Records from a dataset:
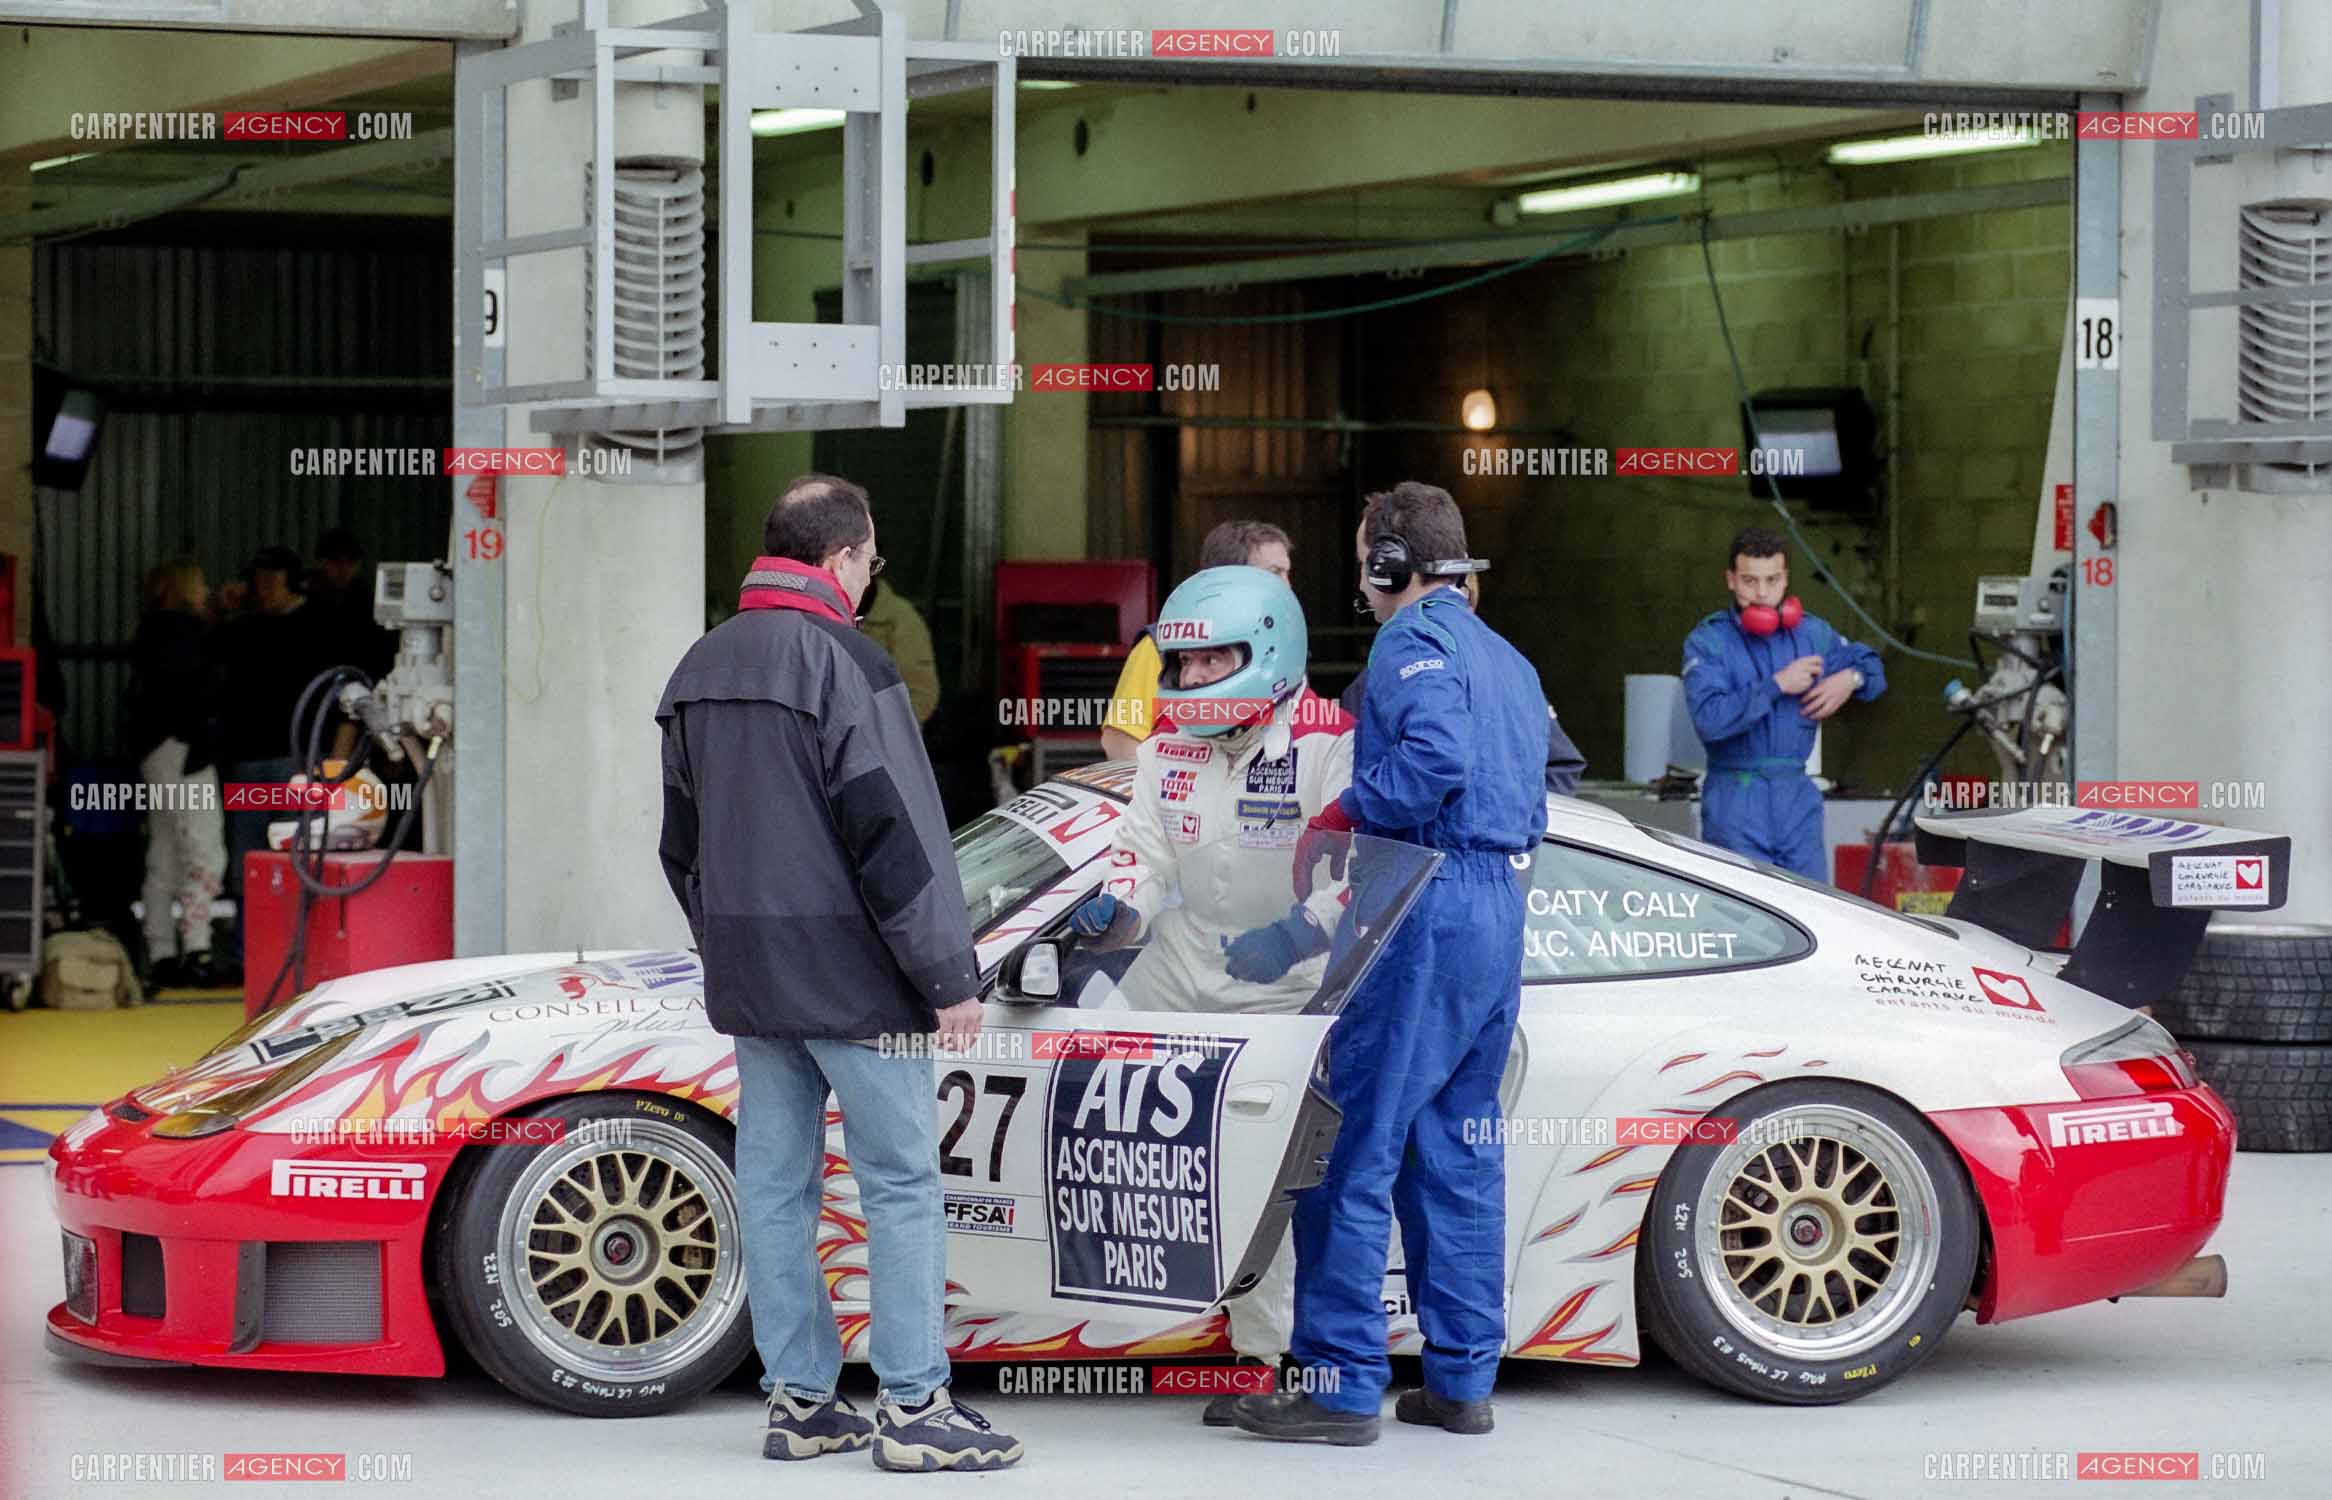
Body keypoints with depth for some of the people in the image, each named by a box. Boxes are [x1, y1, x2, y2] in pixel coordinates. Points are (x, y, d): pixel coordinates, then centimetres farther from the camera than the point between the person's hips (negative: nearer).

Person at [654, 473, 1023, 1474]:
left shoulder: (700, 670, 11)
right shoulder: (842, 662, -14)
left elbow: (682, 843, 19)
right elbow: (896, 838, -16)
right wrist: (950, 977, -11)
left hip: (749, 979, 8)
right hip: (851, 976, -8)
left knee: (776, 1183, 10)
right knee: (900, 1182, -2)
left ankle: (798, 1398, 14)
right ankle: (914, 1408, -3)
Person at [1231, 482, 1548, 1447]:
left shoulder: (1416, 638, -7)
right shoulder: (1508, 661, 22)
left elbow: (1437, 754, -24)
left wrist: (1348, 818, -11)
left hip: (1427, 910, -9)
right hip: (1501, 910, 9)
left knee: (1355, 1149, -6)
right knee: (1457, 1154, 13)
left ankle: (1342, 1384, -7)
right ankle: (1462, 1377, 15)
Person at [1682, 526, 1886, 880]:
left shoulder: (1810, 633, 9)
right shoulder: (1708, 642, -7)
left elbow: (1871, 665, 26)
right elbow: (1708, 719, -22)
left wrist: (1851, 679, 2)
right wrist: (1776, 685, -18)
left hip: (1798, 798, 5)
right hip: (1736, 803, -5)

THE TASK: Among the lines above, find those with the word "knee". Copy them.

OUTPUT BELOW:
left knee: (776, 1183, 10)
right knee: (900, 1182, -2)
left knee: (1355, 1149, -6)
right knee: (1457, 1154, 13)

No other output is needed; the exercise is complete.